Nokia prepares exit from PMR with sale to EADS

Finnish telecom equipment vendor Nokia is preparing to exit the professional mobile radio (PMR) business, in which high-performance push-to-talk (PTT) services are provided to government entities that include security forces.

By CBR Staff Writer

Talks have been initiated with German aerospace and defense services vendor European Aeronautic Defense and Space Company (EADS) NV with a view to the sale of its Professional Mobile Radio business unit. Nokia expects the sale to complete by the end of this year, with a likely price tag of around 90m euros ($116m).

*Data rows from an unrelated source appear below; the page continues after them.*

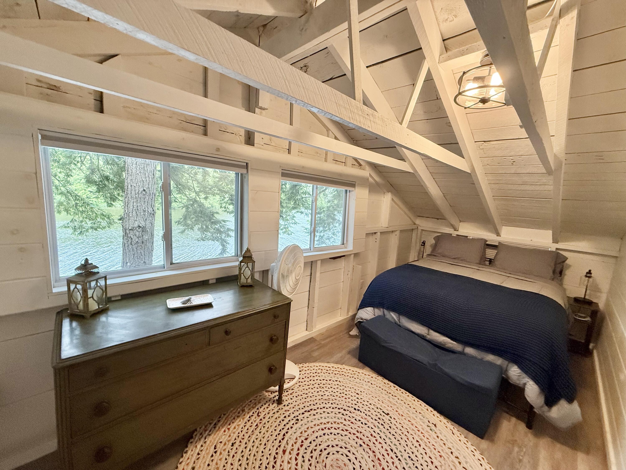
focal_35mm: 14
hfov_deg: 102.1
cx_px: 313
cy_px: 235
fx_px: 253
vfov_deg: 85.7
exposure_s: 1/120
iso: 320
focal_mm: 2.22
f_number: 2.2
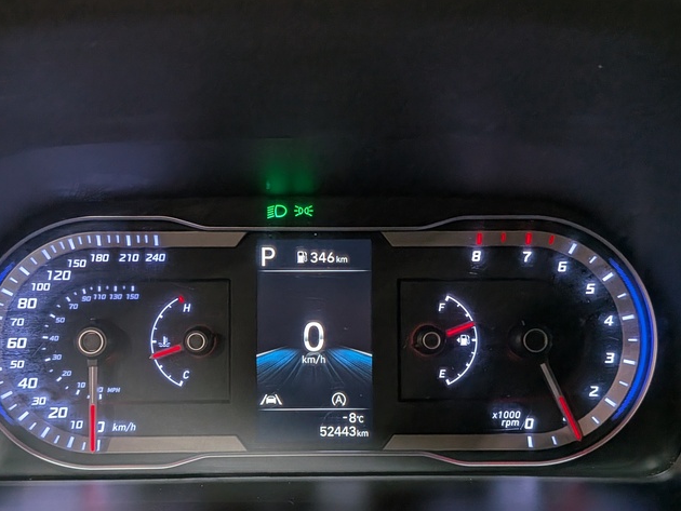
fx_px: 768
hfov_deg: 47.8
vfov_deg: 36.6
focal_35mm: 39
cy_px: 322
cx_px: 318
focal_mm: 4.53
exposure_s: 1/33.3
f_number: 1.7
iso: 57
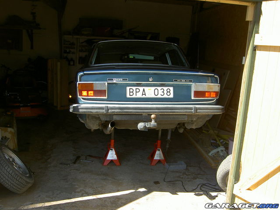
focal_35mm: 34
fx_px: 275
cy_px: 105
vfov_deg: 41.8
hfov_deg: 54.0
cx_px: 140
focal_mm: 5.6
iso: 50
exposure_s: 1/100
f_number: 4.7
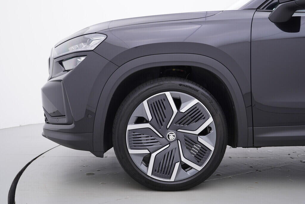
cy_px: 102
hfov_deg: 53.1
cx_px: 152
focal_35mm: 36
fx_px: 305
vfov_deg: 36.9
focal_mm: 24
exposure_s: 1/60
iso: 125
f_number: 3.5
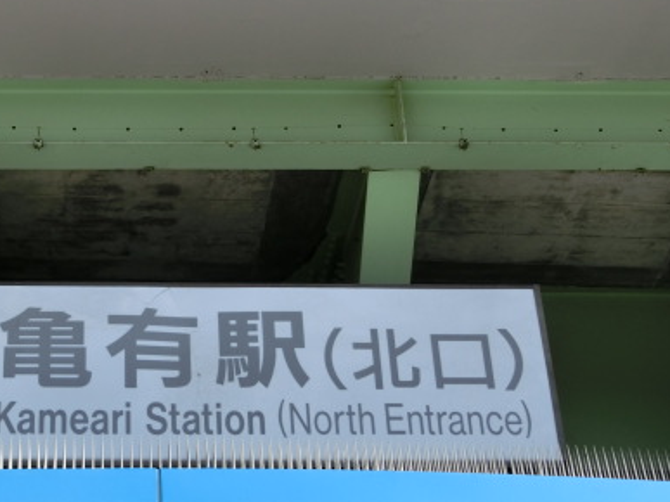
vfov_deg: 17.1
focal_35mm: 86
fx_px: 1664
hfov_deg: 22.4
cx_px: 126
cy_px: 334
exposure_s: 1/400
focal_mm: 9.3
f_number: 4.7
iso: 80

Espoo-based Nokia sells PMR networking equipment that uses the Tetra standard. Tetra is short for Terrestrial Trunked Radio and uses lower frequencies than consumer mobile networks allowing high levels of geographic coverage for a given number of transmitters. This also makes it highly tolerant of local failures. However, the system currently trades these advantages off against a much lower user density per cell.

EADS, which though German is now based in Amsterdam, Holland, is in the PMR market with a different technology, namely Tetrapol, which despite the similarity in name is fundamentally different from Tetra in that it uses frequency division multiplexing (FDMA) rather than time-division (TDMA). A spokesperson for EADS said that though Tetra and Tetrapol are mutually exclusive technologies today, interoperability is technically possible and we plan to develop that capability.

A Nokia spokesperson said the company was exiting the PMR market to concentrate on commercial mobile telephony.

Other sector sources suggested that it may have decided that the investment in migrating its circuit-switched Tetra offering to a packet-switched one, which would enable it to carry data as well as voice, was not a justifiable one.

Nokia announced plans to data-enable its Tetra base stations in October last year, but may now have had a rethink. We made that investment about two years ago, said Jeppe Jepsen, EMEA business relations director for the government and enterprise business at Motorola, which alongside Nokia is the largest player in Tetra.